§ **BRANO**:
Manca il gioco, andato via via sbiadendosi in una confusa miscellanea di schemi; mancano la condizione e la convinzione, perché questo Napoli corre male, spesso a vuoto; manca il senso di un obiettivo, perché Gattuso è finito nella franosa terra di nessuno, con i club più piccoli che mordono dalle retrovie di una classifica che sgomenta; manca la serenità, che non si acquista al mercato di gennaio. La vecchia guardia vive di sprazzi, e con i guizzi non si vincono le partite; la nuova non ha saputo mai recuperare il bandolo della matassa, fattasi fin troppo intricata anche per uomini come Manolas e Lozano, gente che ne ha viste tante. E che qui sembra non capirci nulla.
Non c’è una sola spiegazione per questo tracollo. La collezione di figurine non dà punti né rimette in piedi una stagione che da grigia sta diventando buia e scellerata. Troppi nodi - tecnici, gestionali, contrattuali - non sono stati sciolti a tempo debito, e la tela si è sfilacciata irreparabilmente. Facile capire quando un ciclo nasce, ci sono segnali precisi, inequivocabili; più difficile, anche sul piano psicologico, intuire a tempo debito quando una fase sta per chiudersi.
Gattuso sapeva di non avere un compito semplice, ma forse non immaginava di trovarsi con briciole e cocci tra le mani. Ieri sera, con la delusione scolpita sul volto, ha avuto parole durissime. Chiedendo scusa con dignità. La società, adesso, non può che sostenerlo. Non accampando alibi, ma con un lavoro concreto, anche a costo di scelte dolorose. Per non affondare. Per salvare il salvabile.
A oggi, meglio non pensare a quello che potrebbe accadere il 25 febbraio contro il Barcellona di Messi, ottavi di Champions. Martedì c’è la Lazio in Coppa Italia, domenica la Juve. Non serve solo il ritiro come panacea, ma proprio un altro Napoli. Se c’è ancora.

§ **DATI FORNITI**:
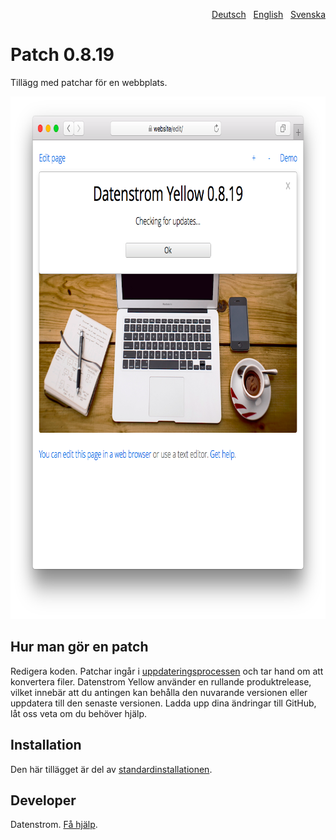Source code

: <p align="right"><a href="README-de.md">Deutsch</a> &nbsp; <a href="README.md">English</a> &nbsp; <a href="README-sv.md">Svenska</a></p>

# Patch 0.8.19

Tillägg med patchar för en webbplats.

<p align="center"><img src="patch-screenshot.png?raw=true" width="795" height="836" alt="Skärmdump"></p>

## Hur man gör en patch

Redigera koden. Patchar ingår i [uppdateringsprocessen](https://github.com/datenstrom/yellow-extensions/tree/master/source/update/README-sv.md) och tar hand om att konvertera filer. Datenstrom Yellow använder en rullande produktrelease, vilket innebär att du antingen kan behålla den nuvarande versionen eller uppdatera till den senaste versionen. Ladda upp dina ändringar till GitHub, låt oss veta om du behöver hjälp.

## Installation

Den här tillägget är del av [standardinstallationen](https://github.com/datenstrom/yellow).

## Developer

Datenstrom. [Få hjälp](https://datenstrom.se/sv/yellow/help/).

--

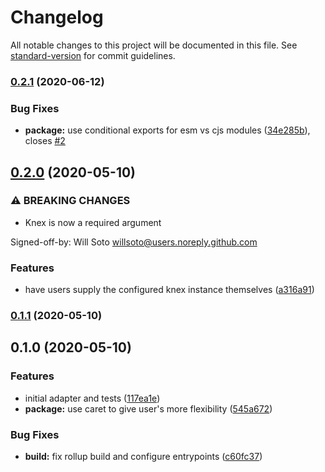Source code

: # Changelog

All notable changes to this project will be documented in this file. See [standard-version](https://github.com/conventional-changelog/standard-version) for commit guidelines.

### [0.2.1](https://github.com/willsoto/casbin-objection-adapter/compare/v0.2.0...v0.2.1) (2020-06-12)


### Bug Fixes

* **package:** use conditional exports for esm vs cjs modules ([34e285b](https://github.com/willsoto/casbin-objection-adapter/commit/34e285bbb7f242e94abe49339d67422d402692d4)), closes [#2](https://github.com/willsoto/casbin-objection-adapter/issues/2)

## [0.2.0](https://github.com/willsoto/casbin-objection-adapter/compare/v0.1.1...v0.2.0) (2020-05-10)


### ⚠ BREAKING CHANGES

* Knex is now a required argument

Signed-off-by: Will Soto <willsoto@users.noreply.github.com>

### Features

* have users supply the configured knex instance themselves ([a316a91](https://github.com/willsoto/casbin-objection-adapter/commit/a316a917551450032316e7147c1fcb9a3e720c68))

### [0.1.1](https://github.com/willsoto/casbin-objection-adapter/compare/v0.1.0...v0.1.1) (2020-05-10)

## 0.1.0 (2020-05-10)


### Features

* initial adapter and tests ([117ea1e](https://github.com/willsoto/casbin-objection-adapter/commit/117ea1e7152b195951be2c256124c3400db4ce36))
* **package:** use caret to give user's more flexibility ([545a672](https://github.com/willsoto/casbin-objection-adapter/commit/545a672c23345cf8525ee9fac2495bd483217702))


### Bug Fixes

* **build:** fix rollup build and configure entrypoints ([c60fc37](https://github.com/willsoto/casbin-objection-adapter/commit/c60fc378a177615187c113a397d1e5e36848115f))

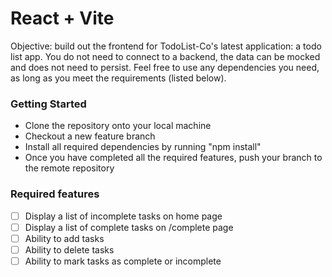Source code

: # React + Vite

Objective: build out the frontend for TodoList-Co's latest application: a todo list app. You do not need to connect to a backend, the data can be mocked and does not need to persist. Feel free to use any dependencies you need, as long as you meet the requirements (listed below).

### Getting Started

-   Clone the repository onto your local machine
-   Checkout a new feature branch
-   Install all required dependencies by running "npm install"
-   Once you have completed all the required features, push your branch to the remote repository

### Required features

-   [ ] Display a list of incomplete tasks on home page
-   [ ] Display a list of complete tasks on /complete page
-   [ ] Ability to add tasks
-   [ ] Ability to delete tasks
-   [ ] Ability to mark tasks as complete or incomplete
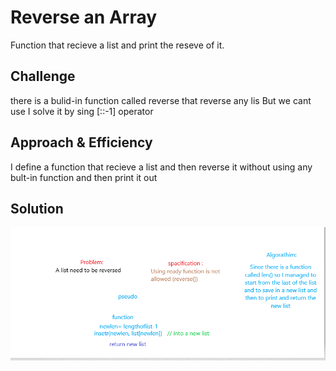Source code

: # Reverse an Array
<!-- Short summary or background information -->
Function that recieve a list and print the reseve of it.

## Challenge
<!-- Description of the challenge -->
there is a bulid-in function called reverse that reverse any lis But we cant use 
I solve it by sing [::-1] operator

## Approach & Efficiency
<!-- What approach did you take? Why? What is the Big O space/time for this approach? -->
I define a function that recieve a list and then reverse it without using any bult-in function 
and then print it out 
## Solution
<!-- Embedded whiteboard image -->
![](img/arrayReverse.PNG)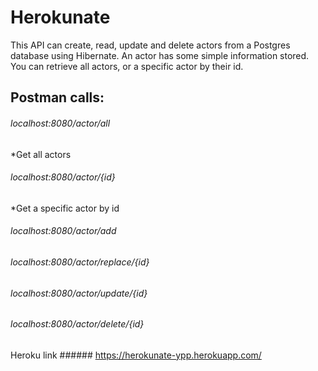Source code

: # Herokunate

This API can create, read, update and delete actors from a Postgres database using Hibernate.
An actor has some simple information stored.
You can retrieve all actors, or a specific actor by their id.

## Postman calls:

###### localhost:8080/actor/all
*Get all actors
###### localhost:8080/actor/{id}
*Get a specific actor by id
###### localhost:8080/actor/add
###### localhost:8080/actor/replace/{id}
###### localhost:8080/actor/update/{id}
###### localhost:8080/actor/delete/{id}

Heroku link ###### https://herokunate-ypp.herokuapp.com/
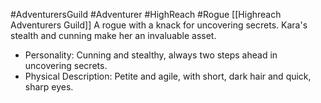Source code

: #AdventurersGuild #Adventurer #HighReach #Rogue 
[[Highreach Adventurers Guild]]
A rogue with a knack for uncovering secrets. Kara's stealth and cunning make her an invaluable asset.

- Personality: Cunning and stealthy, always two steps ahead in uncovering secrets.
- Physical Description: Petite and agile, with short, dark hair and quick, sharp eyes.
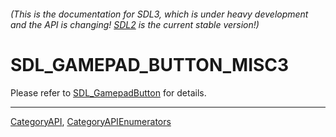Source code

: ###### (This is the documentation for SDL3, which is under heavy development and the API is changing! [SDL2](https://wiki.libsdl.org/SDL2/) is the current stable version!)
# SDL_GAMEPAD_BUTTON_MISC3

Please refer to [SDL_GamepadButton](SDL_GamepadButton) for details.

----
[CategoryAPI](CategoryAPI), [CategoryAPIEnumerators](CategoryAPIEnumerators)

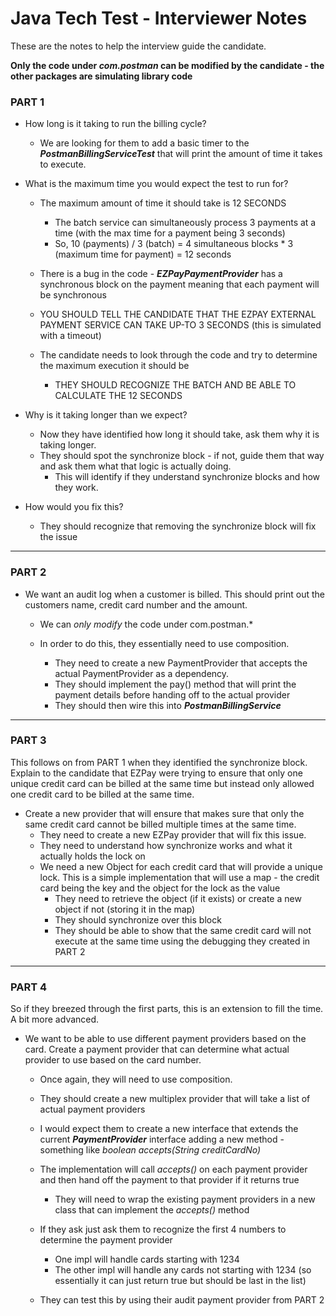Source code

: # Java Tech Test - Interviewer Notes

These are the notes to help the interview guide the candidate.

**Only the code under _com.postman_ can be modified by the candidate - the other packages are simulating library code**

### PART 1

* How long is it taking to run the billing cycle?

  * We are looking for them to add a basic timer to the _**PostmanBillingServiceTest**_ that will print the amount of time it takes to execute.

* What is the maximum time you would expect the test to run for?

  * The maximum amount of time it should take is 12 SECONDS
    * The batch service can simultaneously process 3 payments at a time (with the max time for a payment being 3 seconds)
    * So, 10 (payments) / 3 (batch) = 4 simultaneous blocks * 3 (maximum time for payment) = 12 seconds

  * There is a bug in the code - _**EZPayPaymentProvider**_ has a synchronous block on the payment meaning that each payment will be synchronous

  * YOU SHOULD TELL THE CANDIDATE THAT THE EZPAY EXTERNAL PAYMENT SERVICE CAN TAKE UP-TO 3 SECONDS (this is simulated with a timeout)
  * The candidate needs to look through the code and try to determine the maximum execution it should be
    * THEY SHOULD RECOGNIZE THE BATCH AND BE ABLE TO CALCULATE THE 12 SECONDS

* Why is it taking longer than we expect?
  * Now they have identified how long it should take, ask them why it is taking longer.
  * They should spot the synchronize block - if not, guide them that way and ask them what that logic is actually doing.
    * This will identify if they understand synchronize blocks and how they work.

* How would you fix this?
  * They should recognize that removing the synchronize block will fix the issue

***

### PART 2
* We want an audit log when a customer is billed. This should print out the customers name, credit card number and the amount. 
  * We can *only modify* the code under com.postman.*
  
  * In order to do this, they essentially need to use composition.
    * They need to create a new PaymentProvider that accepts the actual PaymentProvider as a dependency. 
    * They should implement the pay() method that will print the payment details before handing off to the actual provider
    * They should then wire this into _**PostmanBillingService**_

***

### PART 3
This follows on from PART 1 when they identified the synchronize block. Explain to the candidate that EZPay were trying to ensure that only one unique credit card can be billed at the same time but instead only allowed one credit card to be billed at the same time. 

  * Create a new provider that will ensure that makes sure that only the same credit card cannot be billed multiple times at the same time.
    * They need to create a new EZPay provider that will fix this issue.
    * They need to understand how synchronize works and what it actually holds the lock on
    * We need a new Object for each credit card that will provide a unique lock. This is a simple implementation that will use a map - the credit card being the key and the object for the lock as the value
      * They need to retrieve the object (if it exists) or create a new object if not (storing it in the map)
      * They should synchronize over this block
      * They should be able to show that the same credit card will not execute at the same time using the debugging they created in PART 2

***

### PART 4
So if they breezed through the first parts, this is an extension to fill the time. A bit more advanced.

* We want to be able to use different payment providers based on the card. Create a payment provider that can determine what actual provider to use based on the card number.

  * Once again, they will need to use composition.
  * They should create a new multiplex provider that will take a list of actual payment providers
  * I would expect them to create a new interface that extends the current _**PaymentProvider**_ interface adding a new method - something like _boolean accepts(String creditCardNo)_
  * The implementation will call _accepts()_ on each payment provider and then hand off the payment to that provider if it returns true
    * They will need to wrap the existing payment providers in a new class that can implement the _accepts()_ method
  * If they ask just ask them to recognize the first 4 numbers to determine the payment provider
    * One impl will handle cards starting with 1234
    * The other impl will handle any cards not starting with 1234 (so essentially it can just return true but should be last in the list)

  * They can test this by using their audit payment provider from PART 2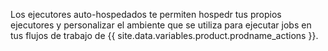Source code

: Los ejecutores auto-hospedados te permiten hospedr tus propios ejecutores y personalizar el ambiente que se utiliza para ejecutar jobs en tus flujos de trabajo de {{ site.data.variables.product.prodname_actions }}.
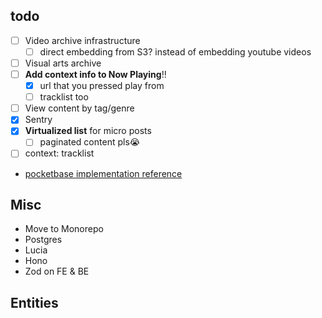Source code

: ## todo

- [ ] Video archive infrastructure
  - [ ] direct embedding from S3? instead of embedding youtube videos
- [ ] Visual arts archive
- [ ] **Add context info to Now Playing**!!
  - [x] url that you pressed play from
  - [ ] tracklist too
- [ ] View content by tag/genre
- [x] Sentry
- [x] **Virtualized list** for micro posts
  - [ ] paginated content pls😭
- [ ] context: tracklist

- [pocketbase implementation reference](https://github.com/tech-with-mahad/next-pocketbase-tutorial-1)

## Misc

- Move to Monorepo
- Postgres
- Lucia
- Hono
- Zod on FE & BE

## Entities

==

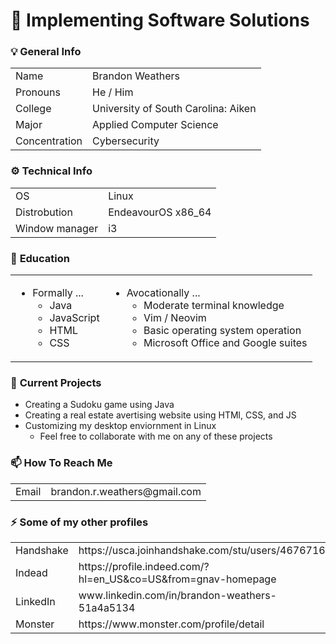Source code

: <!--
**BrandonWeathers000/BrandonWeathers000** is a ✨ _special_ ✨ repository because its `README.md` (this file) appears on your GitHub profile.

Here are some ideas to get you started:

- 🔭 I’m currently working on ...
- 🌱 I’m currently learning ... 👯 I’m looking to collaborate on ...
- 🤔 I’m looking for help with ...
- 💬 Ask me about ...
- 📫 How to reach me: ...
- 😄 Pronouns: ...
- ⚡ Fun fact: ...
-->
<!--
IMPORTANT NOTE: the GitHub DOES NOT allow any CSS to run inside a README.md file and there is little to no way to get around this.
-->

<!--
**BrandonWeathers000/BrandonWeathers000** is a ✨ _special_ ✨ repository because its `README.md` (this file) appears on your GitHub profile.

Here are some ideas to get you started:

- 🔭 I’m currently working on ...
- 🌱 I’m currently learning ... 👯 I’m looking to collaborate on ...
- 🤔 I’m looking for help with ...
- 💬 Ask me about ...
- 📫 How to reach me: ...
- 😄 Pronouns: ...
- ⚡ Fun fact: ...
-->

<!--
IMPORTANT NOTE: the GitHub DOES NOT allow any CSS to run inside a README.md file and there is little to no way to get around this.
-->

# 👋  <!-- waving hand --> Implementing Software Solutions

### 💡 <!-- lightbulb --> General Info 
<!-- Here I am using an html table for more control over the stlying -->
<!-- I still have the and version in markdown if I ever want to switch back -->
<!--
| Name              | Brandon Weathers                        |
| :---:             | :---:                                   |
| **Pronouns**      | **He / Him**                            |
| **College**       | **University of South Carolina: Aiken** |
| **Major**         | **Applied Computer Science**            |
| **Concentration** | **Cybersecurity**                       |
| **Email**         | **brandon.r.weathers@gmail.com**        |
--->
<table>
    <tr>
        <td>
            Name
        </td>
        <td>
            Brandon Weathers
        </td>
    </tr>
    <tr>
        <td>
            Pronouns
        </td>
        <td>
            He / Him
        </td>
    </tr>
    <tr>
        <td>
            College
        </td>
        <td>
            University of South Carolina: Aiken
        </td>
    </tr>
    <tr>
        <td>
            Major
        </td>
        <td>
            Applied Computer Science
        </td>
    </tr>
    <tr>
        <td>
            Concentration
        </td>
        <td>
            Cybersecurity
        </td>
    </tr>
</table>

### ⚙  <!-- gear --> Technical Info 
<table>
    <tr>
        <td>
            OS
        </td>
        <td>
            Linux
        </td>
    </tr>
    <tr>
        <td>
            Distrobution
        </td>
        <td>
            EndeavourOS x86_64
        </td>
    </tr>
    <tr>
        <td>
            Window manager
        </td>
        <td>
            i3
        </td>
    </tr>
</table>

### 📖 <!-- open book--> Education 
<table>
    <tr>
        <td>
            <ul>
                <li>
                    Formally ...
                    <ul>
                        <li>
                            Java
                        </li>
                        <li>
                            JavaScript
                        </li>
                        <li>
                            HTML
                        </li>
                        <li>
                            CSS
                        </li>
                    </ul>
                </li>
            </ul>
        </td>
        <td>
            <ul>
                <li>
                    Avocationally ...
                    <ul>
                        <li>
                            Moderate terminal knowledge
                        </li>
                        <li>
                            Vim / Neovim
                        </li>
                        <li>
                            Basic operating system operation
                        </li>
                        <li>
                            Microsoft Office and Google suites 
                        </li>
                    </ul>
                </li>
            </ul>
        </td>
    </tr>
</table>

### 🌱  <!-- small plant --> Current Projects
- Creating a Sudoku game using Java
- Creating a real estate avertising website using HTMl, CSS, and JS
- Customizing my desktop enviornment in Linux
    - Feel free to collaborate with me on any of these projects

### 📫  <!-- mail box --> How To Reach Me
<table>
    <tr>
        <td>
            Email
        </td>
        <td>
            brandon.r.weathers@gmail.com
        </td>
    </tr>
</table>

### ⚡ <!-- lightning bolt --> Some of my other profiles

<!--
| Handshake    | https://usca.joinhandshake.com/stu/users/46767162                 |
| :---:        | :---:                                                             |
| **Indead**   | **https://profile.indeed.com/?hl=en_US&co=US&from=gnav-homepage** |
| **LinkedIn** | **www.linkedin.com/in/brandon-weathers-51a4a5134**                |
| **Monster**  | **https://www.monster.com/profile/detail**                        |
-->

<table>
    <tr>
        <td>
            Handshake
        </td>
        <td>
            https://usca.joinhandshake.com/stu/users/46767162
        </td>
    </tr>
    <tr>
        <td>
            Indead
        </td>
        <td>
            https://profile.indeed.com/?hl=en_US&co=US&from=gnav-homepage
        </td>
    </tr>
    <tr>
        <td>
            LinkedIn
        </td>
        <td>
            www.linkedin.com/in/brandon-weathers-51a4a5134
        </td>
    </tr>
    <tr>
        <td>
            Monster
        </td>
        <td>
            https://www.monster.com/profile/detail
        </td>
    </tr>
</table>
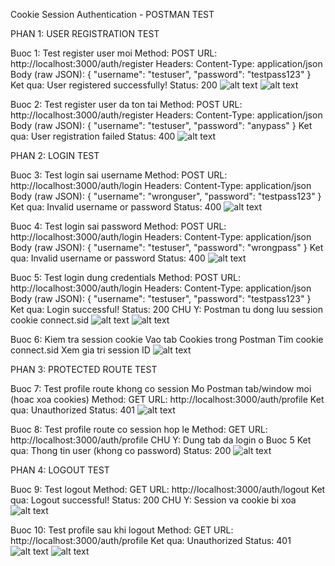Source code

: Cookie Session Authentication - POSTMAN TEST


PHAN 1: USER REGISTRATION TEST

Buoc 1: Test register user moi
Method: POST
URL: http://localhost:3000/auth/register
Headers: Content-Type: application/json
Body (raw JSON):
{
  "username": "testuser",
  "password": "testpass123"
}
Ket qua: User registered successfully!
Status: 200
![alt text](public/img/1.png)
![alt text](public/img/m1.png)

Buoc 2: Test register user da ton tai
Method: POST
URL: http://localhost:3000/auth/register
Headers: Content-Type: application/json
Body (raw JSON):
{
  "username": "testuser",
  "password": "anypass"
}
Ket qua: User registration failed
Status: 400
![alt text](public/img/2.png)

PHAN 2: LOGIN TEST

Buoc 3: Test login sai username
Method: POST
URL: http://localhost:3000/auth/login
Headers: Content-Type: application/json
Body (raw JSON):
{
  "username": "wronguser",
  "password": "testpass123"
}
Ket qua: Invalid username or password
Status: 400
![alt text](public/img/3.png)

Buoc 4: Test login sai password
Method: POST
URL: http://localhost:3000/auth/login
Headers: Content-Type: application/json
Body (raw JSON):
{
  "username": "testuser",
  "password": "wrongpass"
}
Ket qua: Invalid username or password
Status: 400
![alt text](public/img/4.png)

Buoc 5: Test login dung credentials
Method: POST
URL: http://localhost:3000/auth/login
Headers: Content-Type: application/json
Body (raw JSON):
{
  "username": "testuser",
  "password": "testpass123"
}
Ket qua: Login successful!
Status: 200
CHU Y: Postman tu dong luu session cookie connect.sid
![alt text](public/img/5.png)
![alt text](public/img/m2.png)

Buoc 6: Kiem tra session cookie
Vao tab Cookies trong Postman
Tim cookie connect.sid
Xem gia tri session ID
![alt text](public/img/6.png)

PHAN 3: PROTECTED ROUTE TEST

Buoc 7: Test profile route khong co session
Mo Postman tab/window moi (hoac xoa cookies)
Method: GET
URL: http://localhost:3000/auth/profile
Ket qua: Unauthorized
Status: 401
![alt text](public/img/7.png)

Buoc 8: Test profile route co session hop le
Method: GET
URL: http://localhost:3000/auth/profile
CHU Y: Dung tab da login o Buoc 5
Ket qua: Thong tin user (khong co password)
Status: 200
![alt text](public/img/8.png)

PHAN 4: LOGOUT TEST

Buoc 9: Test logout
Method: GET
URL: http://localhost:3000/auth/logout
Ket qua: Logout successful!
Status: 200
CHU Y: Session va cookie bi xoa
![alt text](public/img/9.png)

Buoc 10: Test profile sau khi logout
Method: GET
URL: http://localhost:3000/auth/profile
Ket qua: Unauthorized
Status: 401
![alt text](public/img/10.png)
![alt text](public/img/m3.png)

§ **COMPITI RICHIESTI**:
**1)** Secondo il brano, contro quale squadra si gioca martedì in Coppa Italia?
**2)** Trascrivi la parte del brano che comincia con le parole "A oggi, meglio" e si chiude dopo "Se c’è ancora.", mettendo il nome "Roma" al posto di "Lazio".
**3)** Elenca tutte le squadre di calcio nominate nel brano.
Per rispondere basta il brano, senza altre fonti.

§ **RISPOSTE AI COMPITI**:
**1)** Contro la Lazio.

**2)**
A oggi, meglio non pensare a quello che potrebbe accadere il 25 febbraio contro il Barcellona di Messi, ottavi di Champions. Martedì c’è la Roma in Coppa Italia, domenica la Juve. Non serve solo il ritiro come panacea, ma proprio un altro Napoli. Se c’è ancora.

**3)** Napoli, Barcellona, Lazio, Juve.